News from the AGA

Light at the End of the Tunnel: Midgut Imaging and Beyond


 

AT the AGA Spring Postgraduate Courses the final session of the course focused on a variety of imaging and quality issues related to the small bowel and colon.

Dr. Brian Jacobson, associate professor of medicine at Boston University, emphasized the importance of grading colonoscopy preparations and the consequences of inadequate preparations. He stressed the proven superiority of split dosage preparation regimens to insure the optimal quality colon examination or the alternative of same-day preparations administered at 6:00 a.m. for afternoon cases. Lastly, he emphasized the misconception that monitored anesthesia care with propofol enhances adenoma detection rates.

By Dr. Gary W. Falk

Dr. Jonathan Leighton, chair of the division of gastroenterology at the Mayo Clinic Arizona, provided a state of the art perspective on the various imaging modalities of the small bowel in the setting of obscure bleeding, an area of considerable confusion. Capsule endoscopy is considered the initial step after a negative esophagogastroduodenoscopy and colonoscopy, although a second-look endoscopy is reasonable to consider first. If the capsule is found to be positive, Dr. Leighton advised using it to guide the deep enteroscopy approach. He said it is reasonable to consider an antegrade approach if at 0%-75% of small bowel and a retrograde approach if at 75-100% of the small bowel. In the setting of a negative capsule and a high index of suspicion, one should proceed right to deep enteroscopy. Lastly, newer cross sectional imaging tests such as CT angiography, CT enterography, or MR angiography are reasonable considerations in patients with ongoing bleeding despite negative endoscopic imaging.

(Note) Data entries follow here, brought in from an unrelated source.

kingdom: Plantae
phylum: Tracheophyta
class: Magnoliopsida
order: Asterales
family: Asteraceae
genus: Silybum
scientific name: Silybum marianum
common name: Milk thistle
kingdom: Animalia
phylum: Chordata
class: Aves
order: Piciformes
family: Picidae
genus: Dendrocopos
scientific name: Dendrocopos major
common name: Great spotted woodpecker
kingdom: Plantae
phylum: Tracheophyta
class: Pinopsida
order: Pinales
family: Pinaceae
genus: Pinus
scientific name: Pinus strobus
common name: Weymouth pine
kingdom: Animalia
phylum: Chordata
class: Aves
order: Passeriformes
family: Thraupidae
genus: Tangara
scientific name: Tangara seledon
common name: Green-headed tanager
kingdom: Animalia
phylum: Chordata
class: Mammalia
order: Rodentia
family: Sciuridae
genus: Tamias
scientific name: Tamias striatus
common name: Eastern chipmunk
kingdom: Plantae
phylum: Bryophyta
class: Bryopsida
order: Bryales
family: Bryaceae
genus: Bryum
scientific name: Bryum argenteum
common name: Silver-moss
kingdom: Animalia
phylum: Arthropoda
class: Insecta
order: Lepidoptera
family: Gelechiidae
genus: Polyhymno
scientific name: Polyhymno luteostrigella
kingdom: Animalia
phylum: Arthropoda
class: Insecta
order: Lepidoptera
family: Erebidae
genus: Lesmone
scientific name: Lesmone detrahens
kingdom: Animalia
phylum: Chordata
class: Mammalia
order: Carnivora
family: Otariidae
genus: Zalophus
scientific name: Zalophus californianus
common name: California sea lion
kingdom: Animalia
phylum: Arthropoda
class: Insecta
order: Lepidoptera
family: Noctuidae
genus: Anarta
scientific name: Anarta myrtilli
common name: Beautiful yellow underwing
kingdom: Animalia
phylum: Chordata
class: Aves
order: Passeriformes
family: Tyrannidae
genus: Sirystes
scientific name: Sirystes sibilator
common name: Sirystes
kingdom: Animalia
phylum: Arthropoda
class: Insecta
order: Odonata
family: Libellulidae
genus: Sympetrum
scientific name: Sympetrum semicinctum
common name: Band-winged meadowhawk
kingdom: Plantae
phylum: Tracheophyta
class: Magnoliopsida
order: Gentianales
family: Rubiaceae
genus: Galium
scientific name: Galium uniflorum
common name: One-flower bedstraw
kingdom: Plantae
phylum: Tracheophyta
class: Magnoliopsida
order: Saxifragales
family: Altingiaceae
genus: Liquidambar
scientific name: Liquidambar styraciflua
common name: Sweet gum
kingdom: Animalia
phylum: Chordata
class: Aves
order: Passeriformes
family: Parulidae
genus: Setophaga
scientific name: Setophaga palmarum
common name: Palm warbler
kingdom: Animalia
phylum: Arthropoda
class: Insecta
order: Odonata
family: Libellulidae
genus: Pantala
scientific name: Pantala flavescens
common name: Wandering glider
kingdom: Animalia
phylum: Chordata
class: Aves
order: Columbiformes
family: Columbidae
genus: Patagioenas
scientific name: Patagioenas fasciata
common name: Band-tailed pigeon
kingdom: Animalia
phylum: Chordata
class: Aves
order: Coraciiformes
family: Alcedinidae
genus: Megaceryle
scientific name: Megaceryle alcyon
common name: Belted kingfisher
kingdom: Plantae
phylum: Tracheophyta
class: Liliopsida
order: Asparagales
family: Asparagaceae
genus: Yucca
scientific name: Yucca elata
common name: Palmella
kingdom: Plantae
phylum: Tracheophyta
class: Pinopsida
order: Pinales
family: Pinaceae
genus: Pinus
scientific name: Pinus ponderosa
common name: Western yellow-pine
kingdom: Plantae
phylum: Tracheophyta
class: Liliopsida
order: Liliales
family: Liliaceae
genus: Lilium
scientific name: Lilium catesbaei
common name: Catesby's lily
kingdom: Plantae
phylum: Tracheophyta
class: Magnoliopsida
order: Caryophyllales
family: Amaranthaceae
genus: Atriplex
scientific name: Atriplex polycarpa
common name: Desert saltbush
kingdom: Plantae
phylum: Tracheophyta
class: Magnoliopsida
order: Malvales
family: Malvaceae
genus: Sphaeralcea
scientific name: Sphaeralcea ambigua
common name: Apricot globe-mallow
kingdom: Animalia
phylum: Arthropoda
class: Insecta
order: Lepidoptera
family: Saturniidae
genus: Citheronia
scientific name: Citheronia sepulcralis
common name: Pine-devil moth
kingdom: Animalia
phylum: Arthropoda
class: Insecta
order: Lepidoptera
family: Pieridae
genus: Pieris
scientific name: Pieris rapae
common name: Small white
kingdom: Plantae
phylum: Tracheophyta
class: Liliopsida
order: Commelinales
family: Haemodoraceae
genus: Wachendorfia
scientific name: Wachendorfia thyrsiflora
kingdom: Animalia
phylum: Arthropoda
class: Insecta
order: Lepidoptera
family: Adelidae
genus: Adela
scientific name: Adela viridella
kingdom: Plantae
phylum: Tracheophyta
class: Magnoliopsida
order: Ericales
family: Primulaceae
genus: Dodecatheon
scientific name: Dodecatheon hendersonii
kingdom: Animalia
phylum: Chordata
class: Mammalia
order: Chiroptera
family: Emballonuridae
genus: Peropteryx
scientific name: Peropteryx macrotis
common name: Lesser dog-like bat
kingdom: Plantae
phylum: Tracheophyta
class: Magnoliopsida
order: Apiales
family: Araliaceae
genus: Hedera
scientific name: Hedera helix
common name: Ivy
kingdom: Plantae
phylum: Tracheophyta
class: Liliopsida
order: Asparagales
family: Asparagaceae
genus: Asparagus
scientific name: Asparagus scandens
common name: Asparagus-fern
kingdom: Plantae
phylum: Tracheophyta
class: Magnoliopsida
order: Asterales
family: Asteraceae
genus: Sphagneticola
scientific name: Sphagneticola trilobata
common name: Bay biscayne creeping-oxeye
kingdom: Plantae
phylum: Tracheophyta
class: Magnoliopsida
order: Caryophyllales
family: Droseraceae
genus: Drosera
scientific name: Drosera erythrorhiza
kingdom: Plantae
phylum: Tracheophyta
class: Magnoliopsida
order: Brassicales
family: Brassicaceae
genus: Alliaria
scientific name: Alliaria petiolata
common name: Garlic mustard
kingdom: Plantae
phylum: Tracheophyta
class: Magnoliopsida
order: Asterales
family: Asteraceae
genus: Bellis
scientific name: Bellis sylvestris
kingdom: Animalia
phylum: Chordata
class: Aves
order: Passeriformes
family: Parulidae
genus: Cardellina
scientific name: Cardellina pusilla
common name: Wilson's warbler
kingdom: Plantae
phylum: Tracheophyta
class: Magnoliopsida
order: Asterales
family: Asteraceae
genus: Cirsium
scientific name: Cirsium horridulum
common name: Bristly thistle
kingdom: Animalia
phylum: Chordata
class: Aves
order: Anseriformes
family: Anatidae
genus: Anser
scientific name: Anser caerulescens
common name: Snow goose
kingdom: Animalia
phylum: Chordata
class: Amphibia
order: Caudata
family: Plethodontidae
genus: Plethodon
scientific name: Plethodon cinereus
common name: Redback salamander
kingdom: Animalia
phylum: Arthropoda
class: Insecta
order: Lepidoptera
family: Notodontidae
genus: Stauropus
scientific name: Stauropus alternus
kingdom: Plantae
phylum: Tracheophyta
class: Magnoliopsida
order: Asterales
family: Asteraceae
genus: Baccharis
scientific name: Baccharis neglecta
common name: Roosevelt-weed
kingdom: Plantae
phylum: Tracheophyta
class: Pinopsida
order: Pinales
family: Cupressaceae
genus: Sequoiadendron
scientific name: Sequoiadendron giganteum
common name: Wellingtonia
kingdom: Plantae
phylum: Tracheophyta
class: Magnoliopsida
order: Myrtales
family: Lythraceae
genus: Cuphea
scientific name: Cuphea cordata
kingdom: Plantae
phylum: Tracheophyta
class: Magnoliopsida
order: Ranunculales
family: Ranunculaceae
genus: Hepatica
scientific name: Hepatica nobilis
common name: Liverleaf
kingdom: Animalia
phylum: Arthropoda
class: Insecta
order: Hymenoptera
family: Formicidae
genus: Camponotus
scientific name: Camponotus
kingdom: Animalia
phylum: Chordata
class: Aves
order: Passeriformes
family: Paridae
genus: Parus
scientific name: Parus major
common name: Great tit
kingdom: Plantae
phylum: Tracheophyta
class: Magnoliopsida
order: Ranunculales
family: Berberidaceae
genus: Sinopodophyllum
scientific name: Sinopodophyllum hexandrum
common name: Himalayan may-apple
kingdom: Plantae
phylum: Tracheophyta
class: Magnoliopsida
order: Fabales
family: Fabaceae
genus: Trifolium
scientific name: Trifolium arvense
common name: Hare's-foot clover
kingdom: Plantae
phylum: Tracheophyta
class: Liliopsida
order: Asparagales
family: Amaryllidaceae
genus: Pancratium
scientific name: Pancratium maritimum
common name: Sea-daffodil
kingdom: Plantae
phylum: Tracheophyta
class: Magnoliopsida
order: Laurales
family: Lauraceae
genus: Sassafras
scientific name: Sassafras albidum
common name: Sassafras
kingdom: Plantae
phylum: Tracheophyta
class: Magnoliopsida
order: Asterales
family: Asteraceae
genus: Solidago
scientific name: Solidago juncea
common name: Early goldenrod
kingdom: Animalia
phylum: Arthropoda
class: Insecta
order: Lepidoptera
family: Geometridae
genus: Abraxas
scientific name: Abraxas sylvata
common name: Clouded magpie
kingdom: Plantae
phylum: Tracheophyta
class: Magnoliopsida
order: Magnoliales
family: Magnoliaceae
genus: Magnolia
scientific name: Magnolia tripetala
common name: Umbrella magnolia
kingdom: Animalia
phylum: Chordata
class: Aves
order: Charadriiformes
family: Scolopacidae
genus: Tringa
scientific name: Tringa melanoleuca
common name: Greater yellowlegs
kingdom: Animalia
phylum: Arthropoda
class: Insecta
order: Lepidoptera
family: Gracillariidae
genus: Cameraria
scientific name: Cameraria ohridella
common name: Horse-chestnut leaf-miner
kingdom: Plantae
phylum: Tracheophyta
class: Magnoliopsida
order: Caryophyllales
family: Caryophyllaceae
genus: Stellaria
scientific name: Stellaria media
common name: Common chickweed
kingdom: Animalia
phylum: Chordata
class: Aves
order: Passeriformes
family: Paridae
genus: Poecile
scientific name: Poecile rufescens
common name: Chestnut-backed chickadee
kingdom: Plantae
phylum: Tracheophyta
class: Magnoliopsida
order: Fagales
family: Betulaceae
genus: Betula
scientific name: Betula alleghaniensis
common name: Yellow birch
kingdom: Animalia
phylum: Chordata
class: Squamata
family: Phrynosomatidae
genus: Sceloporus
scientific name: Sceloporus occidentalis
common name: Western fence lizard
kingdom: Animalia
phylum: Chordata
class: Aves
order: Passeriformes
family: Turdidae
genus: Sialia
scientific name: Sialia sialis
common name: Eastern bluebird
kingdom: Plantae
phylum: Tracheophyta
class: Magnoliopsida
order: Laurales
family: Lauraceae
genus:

Dr. Michael Wallace, chairman of the division of gastroenterology at the Mayo Clinic, Jacksonville, Fla., provided a perspective on advanced imaging techniques of the colon. First, he reminded attendees that chromoendoscopy improves neoplasia detection in inflammatory bowel disease and should be considered for cancer surveillance programs in those patients. Adenoma detection rates can be improved by using multimodal imaging platforms already available with an emphasis on high-definition, white light endoscopy with wide angle imaging accompanied by narrow band imaging. Finally, Dr. Wallace pointed out that confocal endomicroscopy, as part of a multimodality imaging platform, has the potential to reduce or even eliminate the need for biopsies, allow for real time diagnosis, and guide therapy.

The final presentation in the session came from Dr. Dawn Francis, associate professor of medicine at the Mayo Clinic, Jacksonville, Fla., who examined quality measures in colonoscopy. She emphasized the importance of appropriate screening intervals, commencing at 50 years for average risk individuals and then every 10 years until life expectancy is less than 5 years, although a starting age of 45 years has been recommended for African Americans. The appropriate surveillance interval depends on the type, number, and completeness of removal of any polyps. Finally, Dr. Francis emphasized the metric of a cecal intubation rate of at least 95% in healthy adults with an adenoma detection rate of 25% or greater in males and 15% or greater in females.

Gary W. Falk, M.D., M.S., is clinical co-director, Joint Center for Digestive, Liver and Pancreatic Medicine at the University of Pennsylvania and the Children’s Hospital of Philadelphia. He also is co-director of both the GI motility/physiology program and the GI physiology laboratory at the Hospital of the University of Pennsylvania, Philadelphia.